→ Text excerpt:
+===+
I read Dr Schrager’s recent editorial1 with great interest. As an international medical graduate preparing for family medicine residency and an academic career, I found her call for structured leadership curricula particularly resonant. However, teaching leadership skills is only one piece of the puzzle; the other crucial piece is how to effectively support underrepresented in medicine (URiM) trainees—specifically Hispanics/Latinos—who aspire to academic leadership but lack representative role models, sponsors, and institutional guides.
To complement her perspective, I analyzed Association of Academic Medical Colleges and US Census data2,3,4,5 to describe the structural landscape that URiM aspiring leaders face, visualizing Hispanic/Latino representation across the academic medical trajectory (Figure 1).
The data reveal a disrupted pathway. While Hispanics/Latinos comprise 19.5% of the US population, they represent 11.2% of medical school matriculants and 11.4% of family medicine residents. However, this participation drops sharply to 4.9% among family medicine faculty and 6.1% at the department chair level.
+===+
→ Study material:
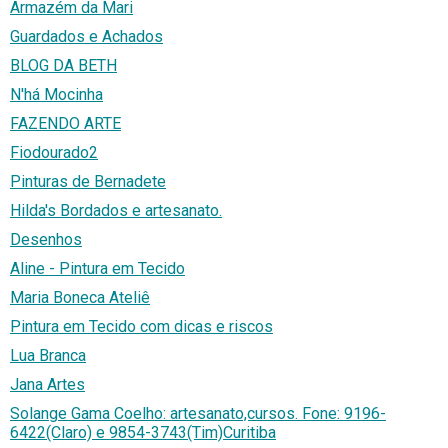
Armazém da Mari
Guardados e Achados
BLOG DA BETH
N'há Mocinha
FAZENDO ARTE
Fiodourado2
Pinturas de Bernadete
Hilda's Bordados e artesanato.
Desenhos
Aline - Pintura em Tecido
Maria Boneca Ateliê
Pintura em Tecido com dicas e riscos
Lua Branca
Jana Artes
Solange Gama Coelho: artesanato,cursos. Fone: 9196-
6422(Claro) e 9854-3743(Tim)Curitiba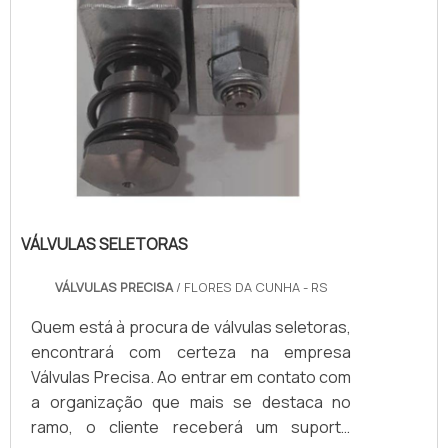
VÁLVULAS SELETORAS
VÁLVULAS PRECISA
/ FLORES DA CUNHA - RS
Quem está à procura de válvulas seletoras,
encontrará com certeza na empresa
Válvulas Precisa. Ao entrar em contato com
a organização que mais se destaca no
ramo, o cliente receberá um suporte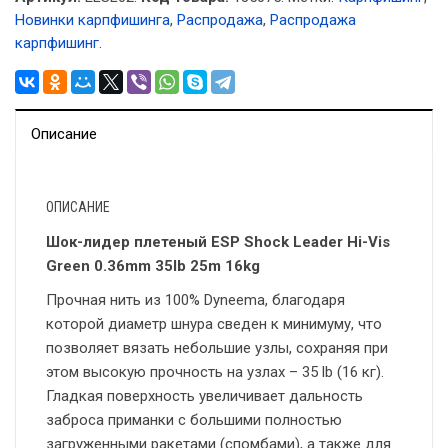
Новинки карпфишинга
,
Распродажа
,
Распродажа
карпфишинг
.
Описание
ОПИСАНИЕ
Шок-лидер плетеный ESP Shock Leader Hi-Vis
Green 0.36mm 35lb 25m 16kg
Прочная нить из 100% Dyneema, благодаря
которой диаметр шнура сведен к минимуму, что
позволяет вязать небольшие узлы, сохраняя при
этом высокую прочность на узлах – 35 lb (16 кг).
Гладкая поверхность увеличивает дальность
заброса приманки с большими полностью
загруженными ракетами (спомбами), а также для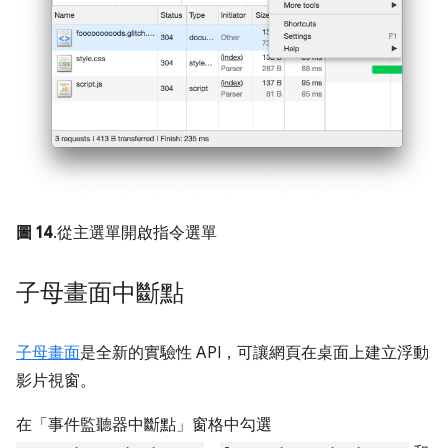
圖 14
.從主選單開啟指令選單
子母畫面中斷點
子母畫面
是全新的實驗性 API，可讓網頁在桌面上建立浮動
影片視窗。
在「事件監聽器中斷點」窗格中勾選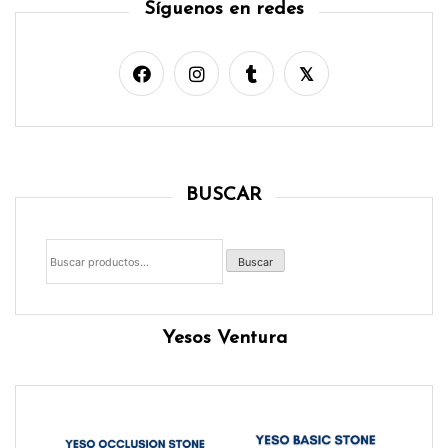
Síguenos en redes
BUSCAR
Buscar
por:
Buscar
Yesos Ventura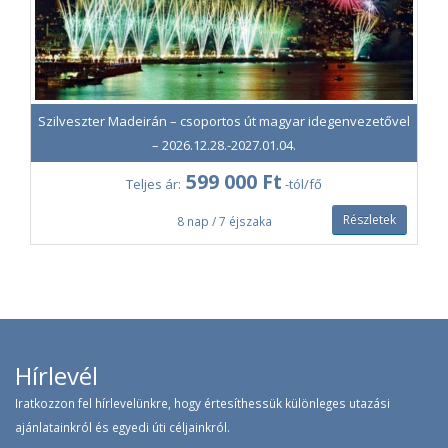
amennyiben az idő engedi, így Madeira olyan további rejtett
kincseit fedezhetjük fel, amelyeket a hét többi programja nem
érint. A levada túrához túracipőre, túrabakancsra vagy
terepfutó cipőre van szükség, sima városi sportcipő nem
megfelelő. Szükséges továbbá eső elleni felszerelés
(esődzseki, esővédő nadrág) bekészítése is.
Szilveszter Madeirán – csoportos út magyar idegenvezetővel
– 2026.12.28.-2027.01.04.
szeptember 17. csütörtök
599 000 Ft
Teljes ár:
-tól/fő
Pihenés és szabadprogram, vagy:
Részletek
8 nap / 7 éjszaka
Félnapos délelőtti fakultatív kirándulás: A déli part
csodálatos kisvárosai - Camara de Lobos, Ponta do Sol és
Ribeira Brava, belépőkkel és transzferekkel: 65 EUR/fő
(helyben fizetendő).
Camara de Lobos nemcsak a fókákról híres, de Churchill is itt
festegette akvarelljeit az öbölben ringatózó
Hírlevél
halászcsónakokról. A település különböző műalkotásokat is
Iratkozzon fel hírlevelünkre, hogy értesíthessük különleges utazási
rejt, amiket útba ejtünk sétánk során. Ponta do Sol nem
ajánlatainkról és egyedi úti céljainkról.
véletlenül kapta a nevét, az egyik legnaposabb ékszerdoboz a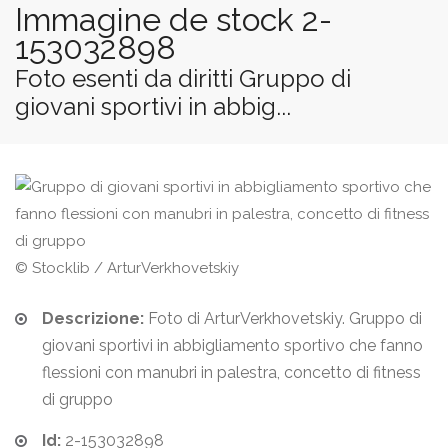
Immagine de stock 2-
153032898
Foto esenti da diritti Gruppo di
giovani sportivi in abbig...
© Stocklib / ArturVerkhovetskiy
Descrizione:
Foto di ArturVerkhovetskiy. Gruppo di
giovani sportivi in abbigliamento sportivo che fanno
flessioni con manubri in palestra, concetto di fitness
di gruppo
Id:
2-153032898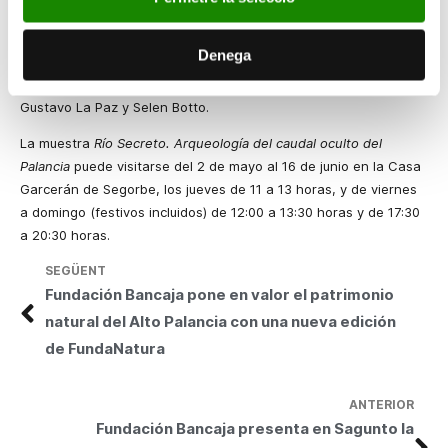
Simón, María Luisa Martín Marín, José Plasencia Civera, Matilde
Sánchez Pardo, José Sánchez Pardo, Cueva Santa Pascual
Denega
Sanz, Maricarmen Vicente Clausich, Javier Narváez Bravo,
Javier Martorell Pellicer, Ania Krzystowska, Yvan Roquefort,
Gustavo La Paz y Selen Botto.
La muestra
Río Secreto. Arqueología del caudal oculto del
Palancia
puede visitarse del 2 de mayo al 16 de junio en la Casa
Garcerán de Segorbe, los jueves de 11 a 13 horas, y de viernes
a domingo (festivos incluidos) de 12:00 a 13:30 horas y de 17:30
a 20:30 horas.
SEGÜENT
Fundación Bancaja pone en valor el patrimonio
natural del Alto Palancia con una nueva edición
de FundaNatura
ANTERIOR
Fundación Bancaja presenta en Sagunto la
+===+
→ Required action 1: From the text on Hispanic/Latino representation in academic medicine, extract the passage from "I read Dr Schrager’s" up to and including "and institutional guides.".
→ Required action 2: List every group or level for which the text on Hispanic/Latino representation in academic medicine gives a Hispanic/Latino percentage, along with that percentage.

→ Task result 1:
I read Dr Schrager’s recent editorial1 with great interest. As an international medical graduate preparing for family medicine residency and an academic career, I found her call for structured leadership curricula particularly resonant. However, teaching leadership skills is only one piece of the puzzle; the other crucial piece is how to effectively support underrepresented in medicine (URiM) trainees—specifically Hispanics/Latinos—who aspire to academic leadership but lack representative role models, sponsors, and institutional guides.

→ Task result 2:
- US population: 19.5%
- Medical school matriculants: 11.2%
- Family medicine residents: 11.4%
- Family medicine faculty: 4.9%
- Department chair level: 6.1%